→ **Work instruction**
Below are several entries. Transcribe exactly those lines that fall from the one with "middle mcp: (57, 350)" through the one with "thumb ip: (299, 356)", end lines included.

→ **Extracted records**

■ ■ ■ ■

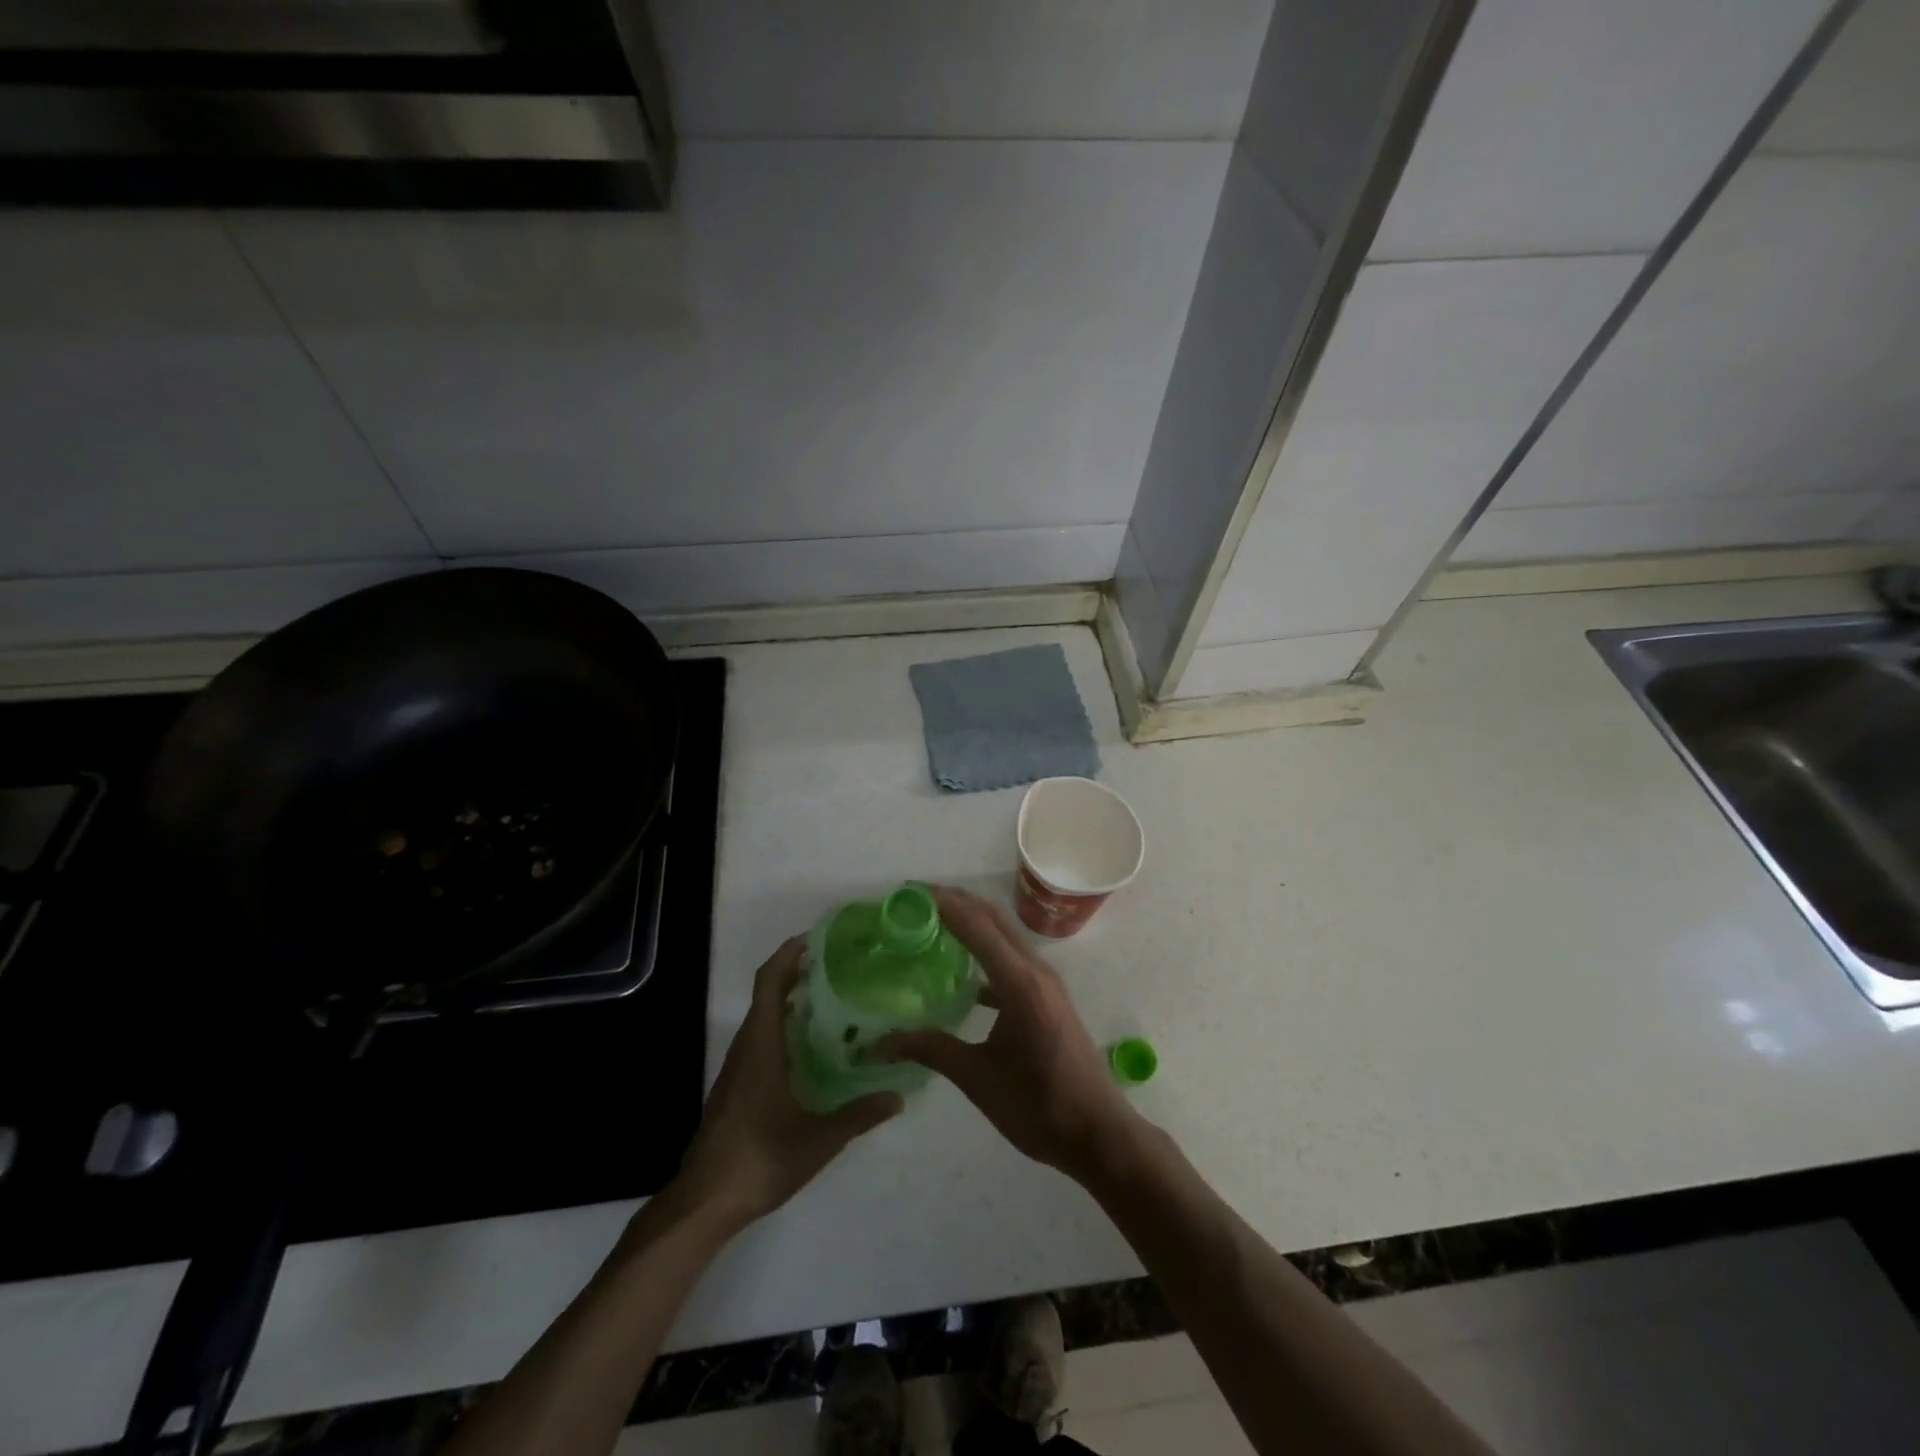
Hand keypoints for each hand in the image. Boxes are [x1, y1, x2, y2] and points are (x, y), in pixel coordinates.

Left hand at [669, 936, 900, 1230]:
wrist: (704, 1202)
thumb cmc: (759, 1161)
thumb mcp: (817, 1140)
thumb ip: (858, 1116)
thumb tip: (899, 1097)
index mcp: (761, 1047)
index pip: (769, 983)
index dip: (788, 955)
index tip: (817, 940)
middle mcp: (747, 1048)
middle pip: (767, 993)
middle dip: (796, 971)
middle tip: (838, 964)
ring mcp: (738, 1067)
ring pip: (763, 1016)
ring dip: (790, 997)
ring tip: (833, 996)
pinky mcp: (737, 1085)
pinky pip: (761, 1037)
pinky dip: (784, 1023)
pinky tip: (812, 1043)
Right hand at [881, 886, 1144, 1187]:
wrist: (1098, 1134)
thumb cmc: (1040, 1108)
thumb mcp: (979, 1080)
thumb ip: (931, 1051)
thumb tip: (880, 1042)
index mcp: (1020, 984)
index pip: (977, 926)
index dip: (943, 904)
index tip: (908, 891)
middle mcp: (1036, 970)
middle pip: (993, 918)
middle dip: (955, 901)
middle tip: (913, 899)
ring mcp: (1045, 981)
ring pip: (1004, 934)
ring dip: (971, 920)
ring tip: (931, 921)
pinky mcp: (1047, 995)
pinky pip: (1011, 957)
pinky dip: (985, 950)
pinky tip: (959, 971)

■ ■ ■ ■

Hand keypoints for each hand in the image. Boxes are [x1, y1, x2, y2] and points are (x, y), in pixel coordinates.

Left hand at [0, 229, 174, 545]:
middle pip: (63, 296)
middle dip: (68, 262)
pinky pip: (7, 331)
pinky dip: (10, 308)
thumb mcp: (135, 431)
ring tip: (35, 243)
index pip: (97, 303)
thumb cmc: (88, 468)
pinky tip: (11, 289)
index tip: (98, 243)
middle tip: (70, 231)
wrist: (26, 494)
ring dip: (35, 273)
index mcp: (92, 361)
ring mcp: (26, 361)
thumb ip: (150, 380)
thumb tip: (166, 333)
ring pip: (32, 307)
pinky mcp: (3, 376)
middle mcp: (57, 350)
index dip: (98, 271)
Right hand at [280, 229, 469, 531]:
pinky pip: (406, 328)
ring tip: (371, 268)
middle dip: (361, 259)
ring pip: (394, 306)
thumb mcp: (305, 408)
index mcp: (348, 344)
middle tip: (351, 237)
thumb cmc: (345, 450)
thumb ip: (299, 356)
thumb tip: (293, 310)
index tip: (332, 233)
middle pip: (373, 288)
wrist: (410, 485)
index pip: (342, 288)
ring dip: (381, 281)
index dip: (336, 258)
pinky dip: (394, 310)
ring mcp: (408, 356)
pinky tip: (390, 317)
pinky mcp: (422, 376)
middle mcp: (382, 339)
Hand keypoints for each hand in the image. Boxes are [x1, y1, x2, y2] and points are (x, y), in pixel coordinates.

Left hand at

■ ■ ■ ■

→ **Written reply**
middle mcp: (57, 350)
index dip: (98, 271)
Right hand at [280, 229, 469, 531]:
pinky pip: (406, 328)
ring tip: (371, 268)
middle dip: (361, 259)
ring pip: (394, 306)
thumb mcp: (305, 408)
index mcp: (348, 344)
middle tip: (351, 237)
thumb cmc: (345, 450)
thumb ip: (299, 356)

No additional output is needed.